▶ _About this exercise_: Shown below is a listing with pictures; reproduce exactly, and only, the lines between the ones containing "-90,7 +90,7 @@" and "-189,7 +189,6 @@", inclusive, leaving the pictures out.

:: Exercise input ::

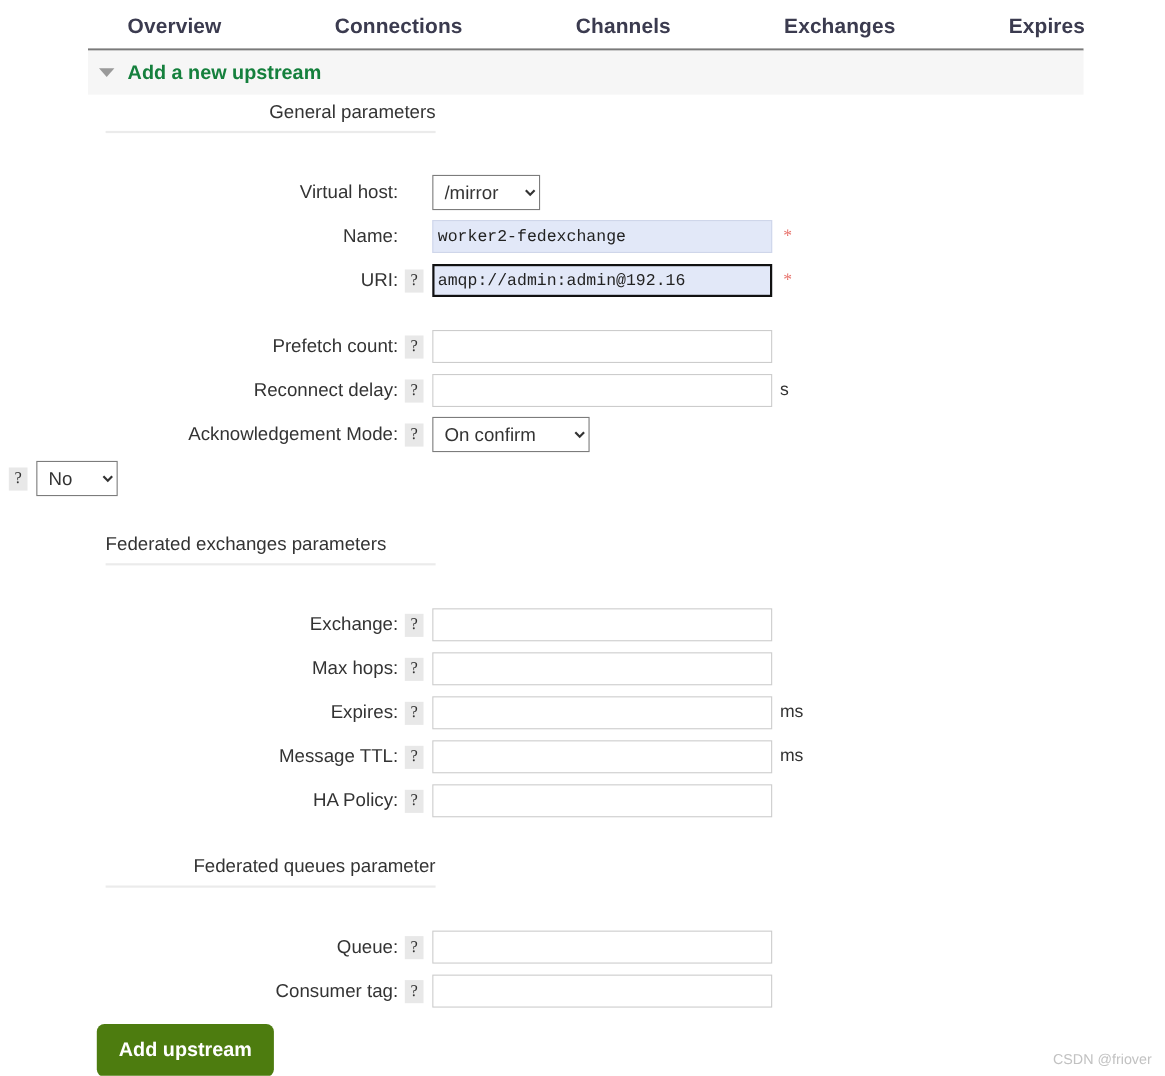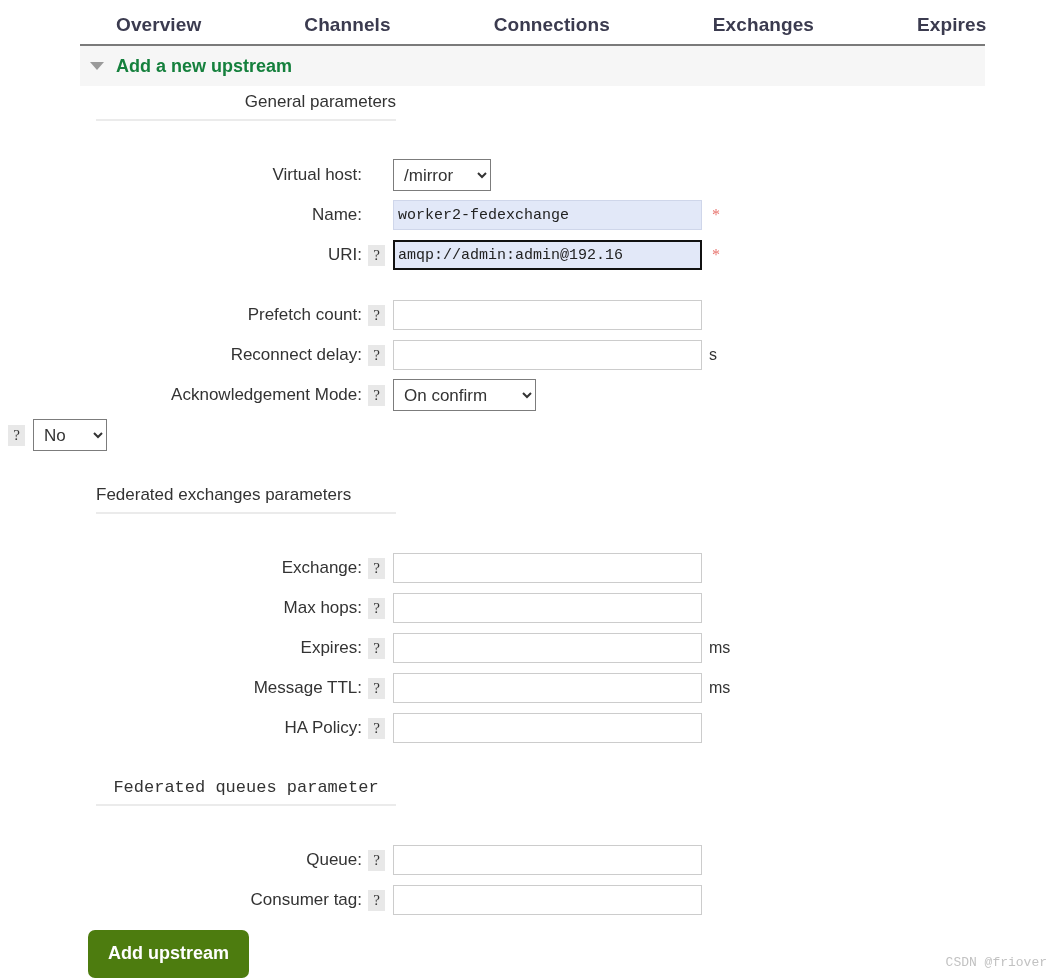--- a/index.html
+++ b/index.html
@@ -200,8 +200,8 @@
   <div class="tabbar">
     <div class="tabs">
       <div class="tab">Overview</div>
+      <div class="tab">Connections</div>
       <div class="tab">Channels</div>
-      <div class="tab">Connections</div>
       <div class="tab">Exchanges</div>
       <div class="tab">Expires</div>
       <div class="tab active">Admin</div>

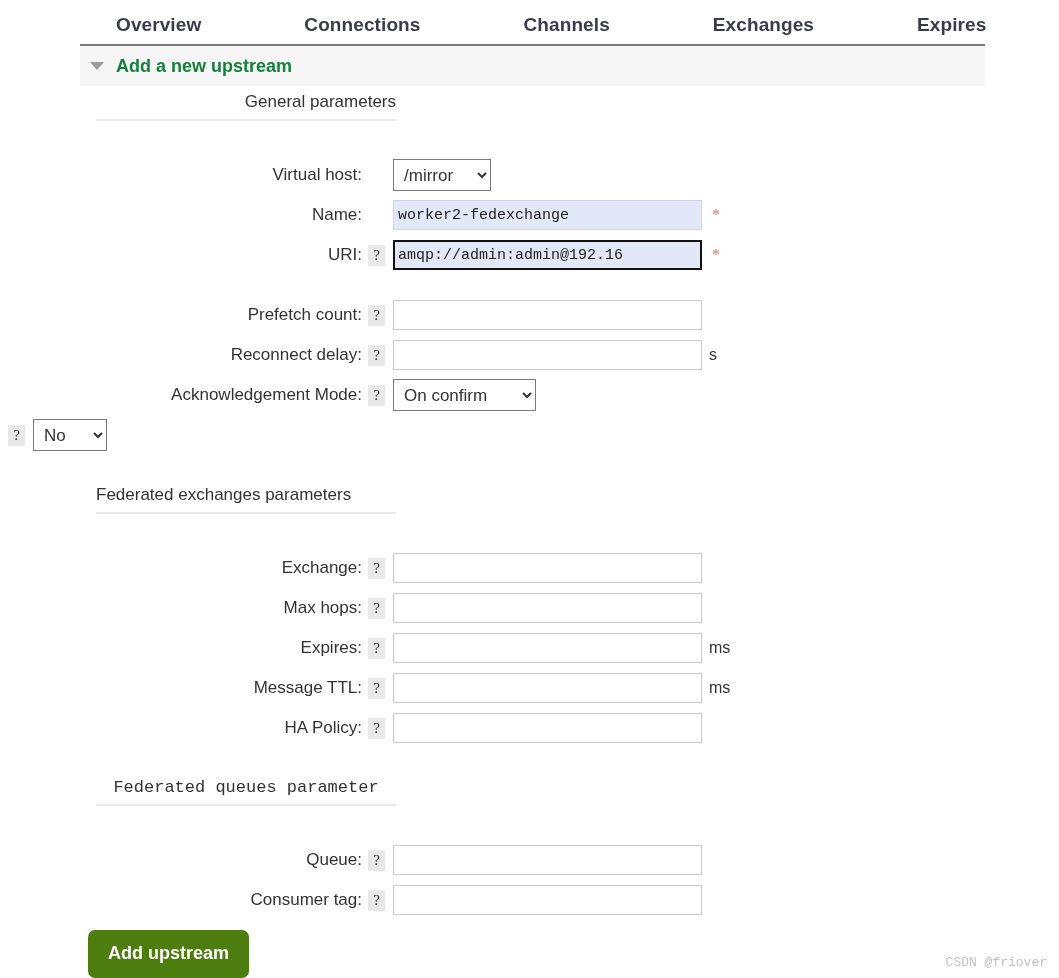--- a/index.html
+++ b/index.html
@@ -90,7 +90,7 @@
   }
   .section-head.sh-general { margin-left: 88px; width: 300px; }
   .section-head.sh-fedex   { margin-left: 88px; width: 300px; text-align: left; }
-  .section-head.sh-fedq    { margin-left: 88px; width: 300px; text-align: center; font-family: Liberation Mono, monospace; }
+  .section-head.sh-fedq    { margin-left: 88px; width: 300px; text-align: right; }
 
   .rows { margin-top: 14px; }
 

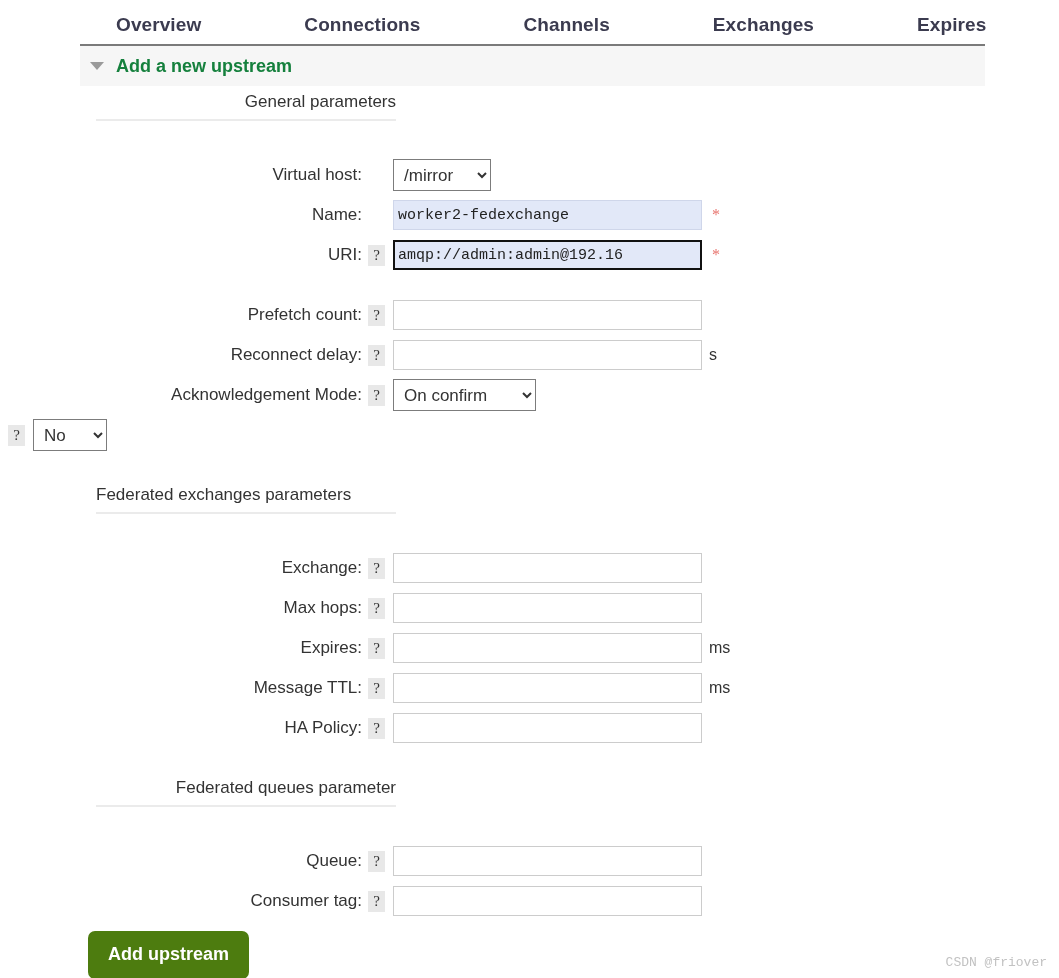--- a/index.html
+++ b/index.html
@@ -189,7 +189,6 @@
     right: 12px; bottom: 8px;
     font-size: 13px;
     color: #c2c2c2;
-    font-family: Liberation Mono, monospace;
   }
 </style>
 </head>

:::

▶ _Exercise answer_:
@@ -90,7 +90,7 @@
   }
   .section-head.sh-general { margin-left: 88px; width: 300px; }
   .section-head.sh-fedex   { margin-left: 88px; width: 300px; text-align: left; }
-  .section-head.sh-fedq    { margin-left: 88px; width: 300px; text-align: center; font-family: Liberation Mono, monospace; }
+  .section-head.sh-fedq    { margin-left: 88px; width: 300px; text-align: right; }
 
   .rows { margin-top: 14px; }
 

--- a/index.html
+++ b/index.html
@@ -189,7 +189,6 @@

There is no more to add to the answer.